Every charity seems to have a Christmas appeal, to judge by the amount of literature circulated, it must be a fruitful time of year to seek to tap into people’s generosity. A leaflet received through the post seemed to have caught the eye of one lady.
“I would like to support a charity that helps people in Africa to have clean water, which would you recommend?”
It was not a question I had ever contemplated. “I don’t know,” I said. “I am unfamiliar with the charities.”
“But I thought you had supported such work?”
“Yes, my church supported work to bring water supplies, and clinics and schools and agricultural projects, but we did so directly, we didn’t send it through an agency.”
The woman looked unsatisfied with the answer, some expansion was necessary. “Why don’t you Google the charities and find out how much they spend in the UK and how much reaches Africa?”
“I could do that,” she said, still not looking altogether pleased that her question had not been answered. An honest answer might have been to be very wary of many charities.
Ten years ago, a Dublin church official, an accountant by profession, suggested that anyone who wished to see how different charities spent very different levels of their income at home should look at the accounts of Christian Aid and Medecins sans Frontieres.
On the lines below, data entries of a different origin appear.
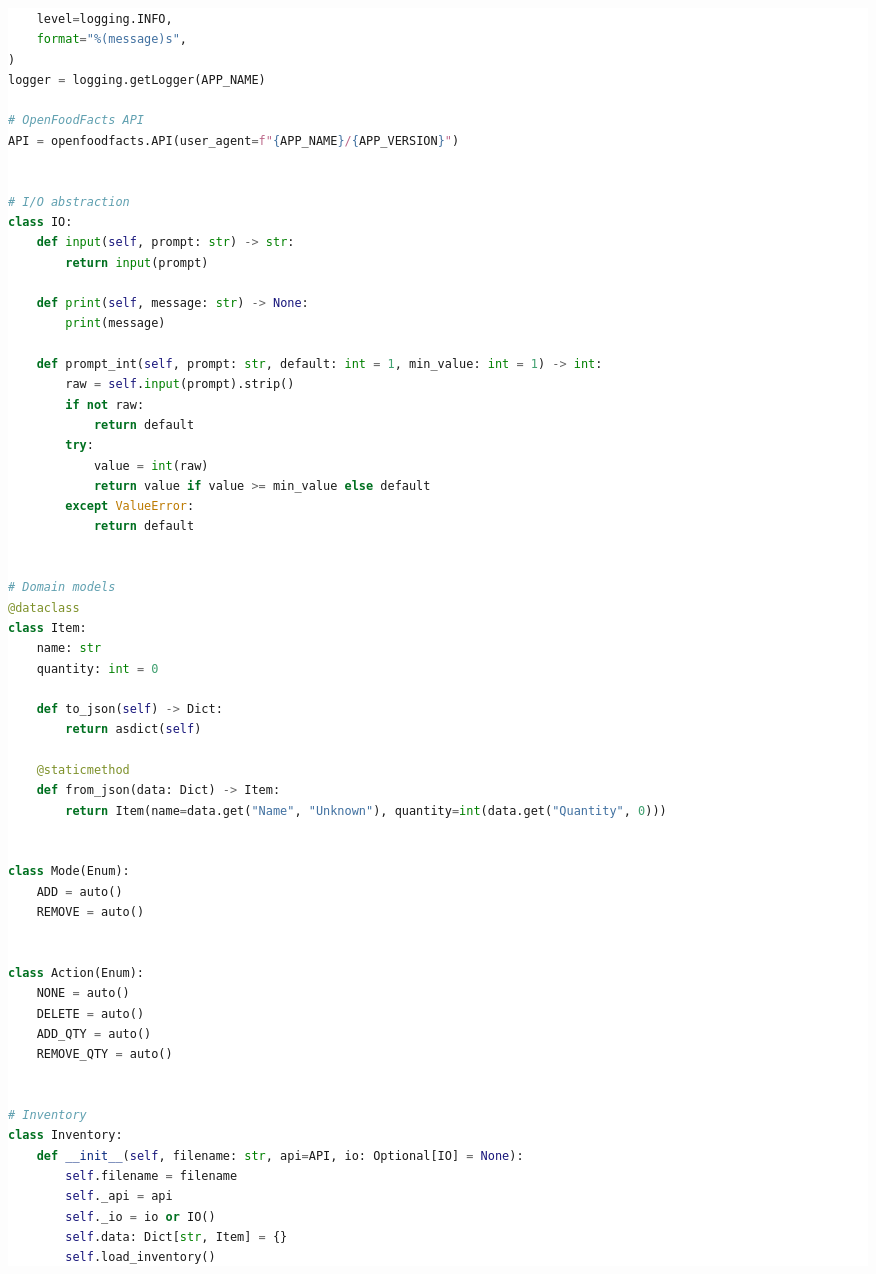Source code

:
 ```python
    level=logging.INFO,
    format="%(message)s",
)
logger = logging.getLogger(APP_NAME)

# OpenFoodFacts API
API = openfoodfacts.API(user_agent=f"{APP_NAME}/{APP_VERSION}")


# I/O abstraction
class IO:
    def input(self, prompt: str) -> str:
        return input(prompt)

    def print(self, message: str) -> None:
        print(message)

    def prompt_int(self, prompt: str, default: int = 1, min_value: int = 1) -> int:
        raw = self.input(prompt).strip()
        if not raw:
            return default
        try:
            value = int(raw)
            return value if value >= min_value else default
        except ValueError:
            return default


# Domain models
@dataclass
class Item:
    name: str
    quantity: int = 0

    def to_json(self) -> Dict:
        return asdict(self)

    @staticmethod
    def from_json(data: Dict) -> Item:
        return Item(name=data.get("Name", "Unknown"), quantity=int(data.get("Quantity", 0)))


class Mode(Enum):
    ADD = auto()
    REMOVE = auto()


class Action(Enum):
    NONE = auto()
    DELETE = auto()
    ADD_QTY = auto()
    REMOVE_QTY = auto()


# Inventory 
class Inventory:
    def __init__(self, filename: str, api=API, io: Optional[IO] = None):
        self.filename = filename
        self._api = api
        self._io = io or IO()
        self.data: Dict[str, Item] = {}
        self.load_inventory()

```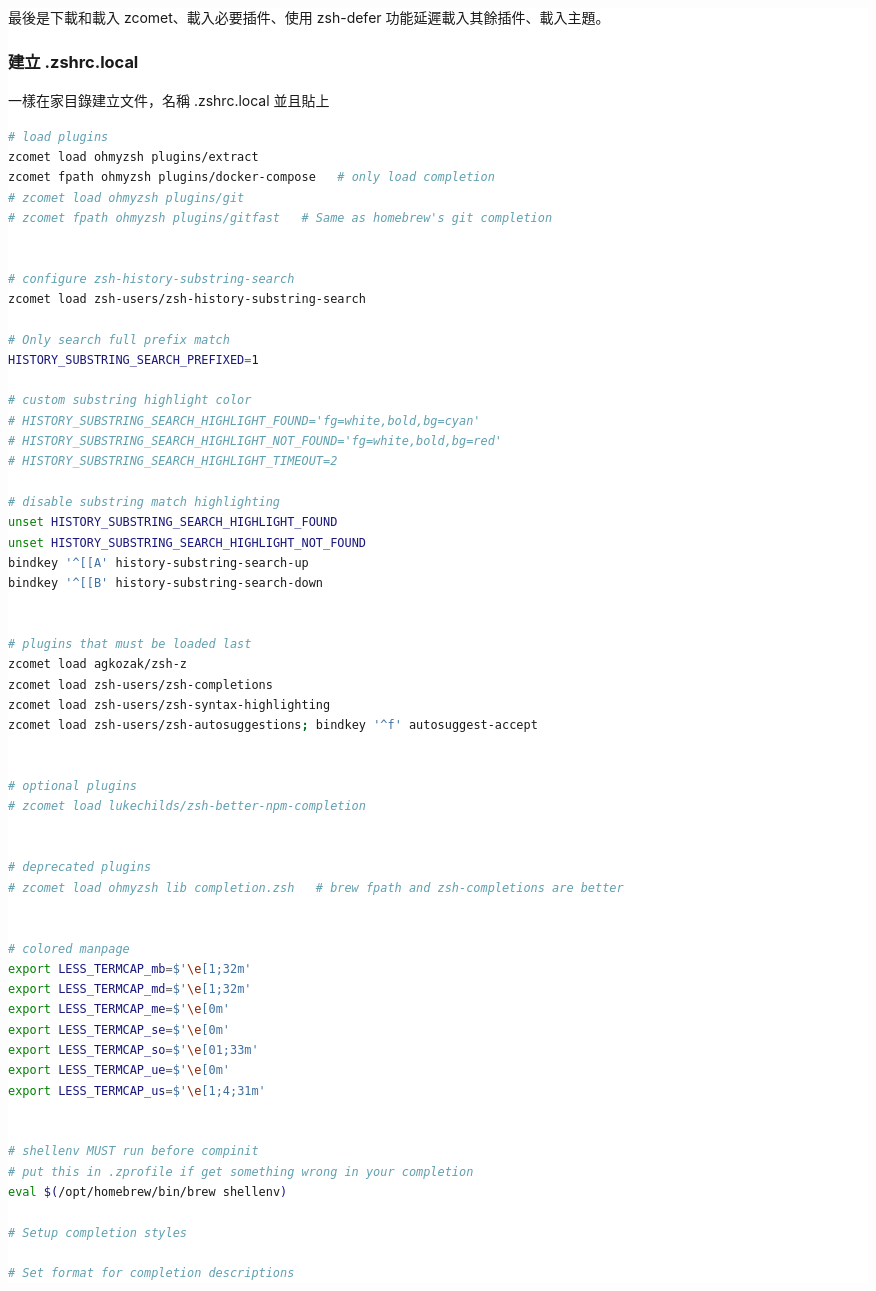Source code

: 最後是下載和載入 zcomet、載入必要插件、使用 zsh-defer 功能延遲載入其餘插件、載入主題。

### 建立 .zshrc.local

一樣在家目錄建立文件，名稱 .zshrc.local 並且貼上

```sh
# load plugins
zcomet load ohmyzsh plugins/extract
zcomet fpath ohmyzsh plugins/docker-compose   # only load completion
# zcomet load ohmyzsh plugins/git
# zcomet fpath ohmyzsh plugins/gitfast   # Same as homebrew's git completion


# configure zsh-history-substring-search
zcomet load zsh-users/zsh-history-substring-search

# Only search full prefix match
HISTORY_SUBSTRING_SEARCH_PREFIXED=1

# custom substring highlight color
# HISTORY_SUBSTRING_SEARCH_HIGHLIGHT_FOUND='fg=white,bold,bg=cyan'
# HISTORY_SUBSTRING_SEARCH_HIGHLIGHT_NOT_FOUND='fg=white,bold,bg=red'
# HISTORY_SUBSTRING_SEARCH_HIGHLIGHT_TIMEOUT=2

# disable substring match highlighting
unset HISTORY_SUBSTRING_SEARCH_HIGHLIGHT_FOUND
unset HISTORY_SUBSTRING_SEARCH_HIGHLIGHT_NOT_FOUND
bindkey '^[[A' history-substring-search-up
bindkey '^[[B' history-substring-search-down


# plugins that must be loaded last
zcomet load agkozak/zsh-z
zcomet load zsh-users/zsh-completions
zcomet load zsh-users/zsh-syntax-highlighting
zcomet load zsh-users/zsh-autosuggestions; bindkey '^f' autosuggest-accept


# optional plugins
# zcomet load lukechilds/zsh-better-npm-completion


# deprecated plugins
# zcomet load ohmyzsh lib completion.zsh   # brew fpath and zsh-completions are better


# colored manpage
export LESS_TERMCAP_mb=$'\e[1;32m'
export LESS_TERMCAP_md=$'\e[1;32m'
export LESS_TERMCAP_me=$'\e[0m'
export LESS_TERMCAP_se=$'\e[0m'
export LESS_TERMCAP_so=$'\e[01;33m'
export LESS_TERMCAP_ue=$'\e[0m'
export LESS_TERMCAP_us=$'\e[1;4;31m'


# shellenv MUST run before compinit
# put this in .zprofile if get something wrong in your completion
eval $(/opt/homebrew/bin/brew shellenv)

# Setup completion styles

# Set format for completion descriptions
```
A decade later, things seem not to have changed. Google it for yourself and it can be seen that Christian Aid accounts show that their income from giving in 2016, as opposed to government grants, was £57 million. Medecins sans Frontieres recorded income of £54 million for the same year. Christian Aid spent £22 million in the United Kingdom, Medecins sans Frontieres spent £5 million.
The honest answer to the lady would have been that charities circulating hundreds of thousands of leaflets might not be the best stewards of the few pounds a month she would send by standing order, that there would be a risk that a significant element of what she gave would be spent on offices and staff at home and would not reach its intended recipients.
Were I to be supporting an agency working overseas, I would want to think that more than 90% of what I gave actually went overseas and, if that was not the case, I would look elsewhere. Perhaps the lady will find there are charities supporting water projects where ninety pence in the pound gets to its proper destination, a brief perusal of the accounts would tell her where her money might really go. Ignoring the leaflets might be her wisest decision.
I am profoundly wary of giving to emotional causes without first spending an amount of time examining the agency that is profoundly disproportionate to the amount I’m thinking of giving.
Growing up I would hear about charity giving was only a good thing. And to some extent that is true, but it is so easy to be flim-flammed by ‘valid’ charities.
Education is the most dangerous, closely followed by agriculture. Most educational is going to prop up the balance sheets of private schools and giving them a charitable profile by having the 10% of the intake on free fees. Then the lunacy of agriculture giving. Sending a cow to a family that already has a farm, and attempting to repeat a ranching style of farming in places with food shortages is insane. It’s one of the reasons Zimbabwe had such problems, for they tried to repeat Texas in Africa.
A lot of stuff done with good intentions – like the shoebox appeals – represents very poor value for money.
I could never understand the economics of sending livestock.
It makes sense it you draw in x1000 the value of the animal adding the trip and only send one.